I grew up knowing that Goggy’s decision to sell those letters had made Salinger mightily unhappy. Yet, when he got word of her death, he wrote a eulogy, a tribute to her character and role as one of his earliest, most enduring supporters. It’s a gorgeous letter, made more so by the fact that he wrote it knowing that she had sold his others. Despite her betrayal of his confidence, he gave to her daughter more of what had been sold: a final page-length letter that tenderly tips his hat to her as his “astonishingly true and vital and rallying and encouraging friend.”

The kicker: my great-grandmother didn’t actually need to sell J.D. Salinger’s letters; she could have instead sold her engagement ring. It was Gloria who sold the ring, many years later, to buy herself a house. To me, there’s a sadness in Elizabeth’s choice, a diminishment in her decision to make of their relationship anything more than a series of personal exchanges between two people.
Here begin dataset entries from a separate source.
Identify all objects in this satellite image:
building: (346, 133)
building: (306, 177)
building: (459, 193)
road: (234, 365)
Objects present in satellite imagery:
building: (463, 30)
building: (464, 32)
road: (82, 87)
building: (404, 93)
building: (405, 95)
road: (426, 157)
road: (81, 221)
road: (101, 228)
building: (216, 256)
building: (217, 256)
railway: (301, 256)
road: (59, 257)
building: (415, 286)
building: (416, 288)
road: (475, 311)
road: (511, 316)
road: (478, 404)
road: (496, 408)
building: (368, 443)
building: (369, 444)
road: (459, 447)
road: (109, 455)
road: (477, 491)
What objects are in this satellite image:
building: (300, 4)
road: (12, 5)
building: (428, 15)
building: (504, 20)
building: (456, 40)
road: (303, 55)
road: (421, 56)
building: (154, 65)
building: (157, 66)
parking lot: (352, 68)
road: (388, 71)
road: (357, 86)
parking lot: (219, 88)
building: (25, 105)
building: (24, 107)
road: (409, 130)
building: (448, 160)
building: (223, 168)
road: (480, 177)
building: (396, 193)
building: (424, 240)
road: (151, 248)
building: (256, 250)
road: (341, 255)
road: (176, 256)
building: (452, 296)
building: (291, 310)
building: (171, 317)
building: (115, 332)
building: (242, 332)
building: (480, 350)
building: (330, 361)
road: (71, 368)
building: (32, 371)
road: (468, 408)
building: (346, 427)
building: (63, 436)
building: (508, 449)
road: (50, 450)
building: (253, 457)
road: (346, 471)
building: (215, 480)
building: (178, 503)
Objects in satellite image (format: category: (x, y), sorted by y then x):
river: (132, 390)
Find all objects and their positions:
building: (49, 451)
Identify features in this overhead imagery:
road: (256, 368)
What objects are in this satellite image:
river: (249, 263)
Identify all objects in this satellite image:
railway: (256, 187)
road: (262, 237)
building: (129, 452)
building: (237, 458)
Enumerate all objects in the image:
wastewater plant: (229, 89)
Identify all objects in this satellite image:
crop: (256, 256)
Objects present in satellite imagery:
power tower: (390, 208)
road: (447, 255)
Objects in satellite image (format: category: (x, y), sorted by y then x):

But Salinger’s tribute, a decade later, is a testament to his enduring gratitude and loyalty to her, nonetheless. I’m sure some people will disagree, but in the end I decided there wasn’t anything wrong with what she did. They outgrew each other; life rolled on. Or, rather, I decided that whatever they had shared over the years belonged to them both. It wasn’t for me to judge. But still, I thought, he let go of her first.